Yet Another RSS Feed & Adventures in Infobots

blech on 2001-09-05T22:09:04

Today #london.pm had one of its occasional hiccups when the box that two of our bots (and the domains of at least five Perl mongers) dropped off the net for most of the working day. Thankfully I'd downloaded the infobot sources the previous day to try and find out why googling didn't work any more. it turns out the fix to that is pretty straighforward: in

Extras/W3Search.pl
make the previous

my $Search = WWW::Search->new("$where");

into

my $Search = WWW::Search->new("Scraper::$where") || WWW::Search->new("$where");

which pdcawley figured out about the time I was beginning to read about this new Scraper lark. Our discussion about the problem on channel led newcomer mordred to fix the long-standing issue with currency conversions dropping back to Zimbabwean Dollars, and also the problem with it not being able to convert Euros (quite a problem during the YAPC::Europe auction, it turned out). I'll link to it once I've tested it myself.

Hence today I launched my copy of infobot as a temporary respite for people who like talking to bots not people (me included) and finally realised this was the time to put into gear one thing I'd been meaning to do for ages: a BBC News RSS feed. This was remarkably quick to knock together: take one low graphics website, LWP, some regular expressions, XML::RSS and an infobot, and hey presto, a working feed.

However, this was on my local machine, behind a firewall. Soon after I'd finished, my regular host came back online, so I excitedly uploaded the little CGI script to a more stable host which other infobots could see. Oh dear. When it got there there was no XML::RSS, no XML::Parser and no Expat. So, a bit of rather slow building later, and the script executed, but it wasn't returning any headlines. Changing the LWP::Simple interface to full LWP helped, but then the script became slow enough to fall foul of infobot timeouts (which mstevens found before I did). Increasing that from 10 to 20 seconds finally let the finished script return RSS.

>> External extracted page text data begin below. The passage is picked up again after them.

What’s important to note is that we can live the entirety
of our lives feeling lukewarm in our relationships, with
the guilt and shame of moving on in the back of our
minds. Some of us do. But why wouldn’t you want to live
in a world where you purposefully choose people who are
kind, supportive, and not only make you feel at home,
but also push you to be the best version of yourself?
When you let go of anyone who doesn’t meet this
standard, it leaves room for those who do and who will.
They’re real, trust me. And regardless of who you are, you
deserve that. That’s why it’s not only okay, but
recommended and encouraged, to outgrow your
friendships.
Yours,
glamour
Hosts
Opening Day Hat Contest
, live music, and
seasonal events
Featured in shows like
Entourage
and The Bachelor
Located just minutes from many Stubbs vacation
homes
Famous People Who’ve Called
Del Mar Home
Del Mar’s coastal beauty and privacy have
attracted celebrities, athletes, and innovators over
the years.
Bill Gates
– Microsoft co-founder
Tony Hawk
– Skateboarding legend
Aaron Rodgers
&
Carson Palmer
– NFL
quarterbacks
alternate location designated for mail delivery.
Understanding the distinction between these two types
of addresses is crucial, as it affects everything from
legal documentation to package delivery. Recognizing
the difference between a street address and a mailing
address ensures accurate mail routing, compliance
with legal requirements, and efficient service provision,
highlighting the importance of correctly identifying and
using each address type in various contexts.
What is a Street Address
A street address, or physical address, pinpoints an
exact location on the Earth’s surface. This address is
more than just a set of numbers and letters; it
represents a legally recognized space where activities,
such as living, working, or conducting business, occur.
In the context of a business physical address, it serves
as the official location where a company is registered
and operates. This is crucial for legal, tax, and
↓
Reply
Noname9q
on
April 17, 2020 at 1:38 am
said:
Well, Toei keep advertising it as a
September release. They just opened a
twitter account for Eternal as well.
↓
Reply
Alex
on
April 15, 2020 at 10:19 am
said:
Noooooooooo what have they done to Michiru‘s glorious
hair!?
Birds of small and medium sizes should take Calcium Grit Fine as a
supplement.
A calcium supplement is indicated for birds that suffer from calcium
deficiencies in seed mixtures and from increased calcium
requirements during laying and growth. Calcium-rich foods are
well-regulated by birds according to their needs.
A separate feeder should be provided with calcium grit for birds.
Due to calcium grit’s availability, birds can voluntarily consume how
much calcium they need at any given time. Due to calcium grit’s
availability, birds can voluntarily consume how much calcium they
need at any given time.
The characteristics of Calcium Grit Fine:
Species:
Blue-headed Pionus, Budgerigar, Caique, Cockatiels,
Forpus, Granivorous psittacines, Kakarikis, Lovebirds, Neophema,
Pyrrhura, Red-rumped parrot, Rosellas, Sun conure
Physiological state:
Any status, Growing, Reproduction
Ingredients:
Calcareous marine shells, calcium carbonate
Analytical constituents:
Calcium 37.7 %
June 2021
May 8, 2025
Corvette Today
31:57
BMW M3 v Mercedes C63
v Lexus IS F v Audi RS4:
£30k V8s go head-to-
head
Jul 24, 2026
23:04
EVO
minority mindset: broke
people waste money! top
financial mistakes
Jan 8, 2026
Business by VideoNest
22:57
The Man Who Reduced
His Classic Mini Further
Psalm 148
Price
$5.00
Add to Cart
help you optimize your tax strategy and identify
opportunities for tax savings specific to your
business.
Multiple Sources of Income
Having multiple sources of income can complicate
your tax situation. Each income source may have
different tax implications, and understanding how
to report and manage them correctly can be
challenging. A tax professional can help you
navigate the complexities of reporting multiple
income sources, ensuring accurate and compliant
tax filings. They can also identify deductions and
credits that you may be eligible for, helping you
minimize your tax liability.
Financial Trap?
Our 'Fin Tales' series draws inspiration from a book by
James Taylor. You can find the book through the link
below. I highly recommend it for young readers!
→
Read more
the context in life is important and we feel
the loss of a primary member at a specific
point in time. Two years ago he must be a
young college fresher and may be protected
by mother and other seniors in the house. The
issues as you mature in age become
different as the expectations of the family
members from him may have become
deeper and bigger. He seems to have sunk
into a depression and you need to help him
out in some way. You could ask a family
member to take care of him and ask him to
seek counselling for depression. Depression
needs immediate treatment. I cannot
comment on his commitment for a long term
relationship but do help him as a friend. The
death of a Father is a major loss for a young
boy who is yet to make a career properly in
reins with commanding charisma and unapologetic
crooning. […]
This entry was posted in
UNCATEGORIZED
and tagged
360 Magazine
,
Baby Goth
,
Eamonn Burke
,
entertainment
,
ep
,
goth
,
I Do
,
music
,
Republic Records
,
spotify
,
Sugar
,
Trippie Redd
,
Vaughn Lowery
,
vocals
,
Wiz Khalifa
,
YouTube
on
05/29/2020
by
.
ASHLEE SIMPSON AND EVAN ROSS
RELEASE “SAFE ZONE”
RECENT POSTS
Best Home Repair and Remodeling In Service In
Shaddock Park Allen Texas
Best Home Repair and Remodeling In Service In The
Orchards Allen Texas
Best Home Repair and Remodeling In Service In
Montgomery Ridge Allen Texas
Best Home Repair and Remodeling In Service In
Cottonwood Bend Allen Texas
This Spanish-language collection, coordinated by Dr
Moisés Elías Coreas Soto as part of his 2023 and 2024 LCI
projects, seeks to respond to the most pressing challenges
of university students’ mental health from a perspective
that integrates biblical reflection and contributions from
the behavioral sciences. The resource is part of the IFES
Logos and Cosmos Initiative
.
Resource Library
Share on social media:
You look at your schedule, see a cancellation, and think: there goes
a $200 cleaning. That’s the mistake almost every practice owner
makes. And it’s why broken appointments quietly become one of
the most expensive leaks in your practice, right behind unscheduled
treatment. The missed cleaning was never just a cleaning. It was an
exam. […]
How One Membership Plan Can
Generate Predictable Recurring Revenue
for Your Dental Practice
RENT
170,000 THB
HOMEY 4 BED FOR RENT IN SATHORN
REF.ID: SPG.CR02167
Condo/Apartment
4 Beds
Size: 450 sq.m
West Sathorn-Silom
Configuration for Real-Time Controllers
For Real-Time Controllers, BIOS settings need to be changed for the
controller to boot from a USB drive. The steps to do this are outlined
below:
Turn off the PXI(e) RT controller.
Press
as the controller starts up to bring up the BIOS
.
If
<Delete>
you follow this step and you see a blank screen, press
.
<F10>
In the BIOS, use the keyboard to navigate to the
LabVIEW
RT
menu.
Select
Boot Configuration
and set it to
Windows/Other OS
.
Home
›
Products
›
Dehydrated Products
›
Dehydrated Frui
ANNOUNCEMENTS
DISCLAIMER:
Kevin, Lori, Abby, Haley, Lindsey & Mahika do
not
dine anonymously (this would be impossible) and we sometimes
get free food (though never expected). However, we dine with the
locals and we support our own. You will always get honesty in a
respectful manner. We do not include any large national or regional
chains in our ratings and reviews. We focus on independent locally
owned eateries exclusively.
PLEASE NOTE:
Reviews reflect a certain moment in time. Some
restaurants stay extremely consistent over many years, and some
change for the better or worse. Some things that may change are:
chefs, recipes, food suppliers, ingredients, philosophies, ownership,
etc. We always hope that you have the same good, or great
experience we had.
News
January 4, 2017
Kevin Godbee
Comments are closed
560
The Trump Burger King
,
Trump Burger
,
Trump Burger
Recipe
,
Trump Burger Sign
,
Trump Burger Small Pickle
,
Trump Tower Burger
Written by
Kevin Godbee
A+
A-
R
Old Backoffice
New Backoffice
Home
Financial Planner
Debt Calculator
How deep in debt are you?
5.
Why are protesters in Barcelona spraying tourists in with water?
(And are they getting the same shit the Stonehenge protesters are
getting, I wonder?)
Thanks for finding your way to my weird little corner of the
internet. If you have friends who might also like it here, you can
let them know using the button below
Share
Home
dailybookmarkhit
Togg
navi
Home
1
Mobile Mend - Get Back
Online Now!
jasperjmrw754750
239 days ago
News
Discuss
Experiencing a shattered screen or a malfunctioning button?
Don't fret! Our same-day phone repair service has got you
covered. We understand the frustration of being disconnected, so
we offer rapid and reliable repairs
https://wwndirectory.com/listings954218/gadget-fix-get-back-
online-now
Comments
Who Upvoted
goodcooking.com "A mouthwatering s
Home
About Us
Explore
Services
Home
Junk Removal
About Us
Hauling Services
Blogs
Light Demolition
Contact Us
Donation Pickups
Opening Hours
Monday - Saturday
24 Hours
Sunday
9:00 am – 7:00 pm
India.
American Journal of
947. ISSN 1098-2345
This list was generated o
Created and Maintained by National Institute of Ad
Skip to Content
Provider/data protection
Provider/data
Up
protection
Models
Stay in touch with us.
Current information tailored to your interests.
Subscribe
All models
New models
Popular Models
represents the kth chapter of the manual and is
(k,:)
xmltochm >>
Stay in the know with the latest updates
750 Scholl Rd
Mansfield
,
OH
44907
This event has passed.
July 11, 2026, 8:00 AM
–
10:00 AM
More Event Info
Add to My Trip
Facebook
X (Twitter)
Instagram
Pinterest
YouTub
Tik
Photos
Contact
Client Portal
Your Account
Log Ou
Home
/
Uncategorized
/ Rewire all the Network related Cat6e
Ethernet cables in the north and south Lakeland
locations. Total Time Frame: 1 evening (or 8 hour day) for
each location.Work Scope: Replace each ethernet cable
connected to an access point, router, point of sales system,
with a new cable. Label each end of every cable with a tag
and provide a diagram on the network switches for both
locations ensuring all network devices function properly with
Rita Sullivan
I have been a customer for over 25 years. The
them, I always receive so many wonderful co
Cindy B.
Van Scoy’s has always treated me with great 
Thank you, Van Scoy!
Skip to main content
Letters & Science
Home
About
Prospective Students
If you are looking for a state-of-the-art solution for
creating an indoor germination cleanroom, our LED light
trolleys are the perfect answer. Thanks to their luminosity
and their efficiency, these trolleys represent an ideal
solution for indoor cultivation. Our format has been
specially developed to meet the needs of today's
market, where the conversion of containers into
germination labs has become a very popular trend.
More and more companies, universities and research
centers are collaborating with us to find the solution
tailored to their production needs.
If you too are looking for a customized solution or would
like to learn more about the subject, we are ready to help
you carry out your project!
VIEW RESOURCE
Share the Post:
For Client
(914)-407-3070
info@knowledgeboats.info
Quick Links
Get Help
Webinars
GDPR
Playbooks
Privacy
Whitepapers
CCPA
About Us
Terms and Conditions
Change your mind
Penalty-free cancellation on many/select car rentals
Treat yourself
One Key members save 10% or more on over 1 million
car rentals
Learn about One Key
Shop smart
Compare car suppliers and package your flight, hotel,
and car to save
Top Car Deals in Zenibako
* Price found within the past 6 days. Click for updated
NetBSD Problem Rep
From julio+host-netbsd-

Of course, once I got it working and introduced to the channel, a couple more possibilities got banded about. DrHyde wanted the tech news pulled out too. Sadly, the low-graphics tech index is nastier to parse, and the full page would probably slow the script even further. Handily, there's a feed designed for news tickers which is already used by a couple of Freshmeat projects, which includes the tech news, and as a bonus the London temperature. On the flipside, it's updated less regularly. Still, there may be a rewrite soon to use this.

And all because the Londoners like their local news.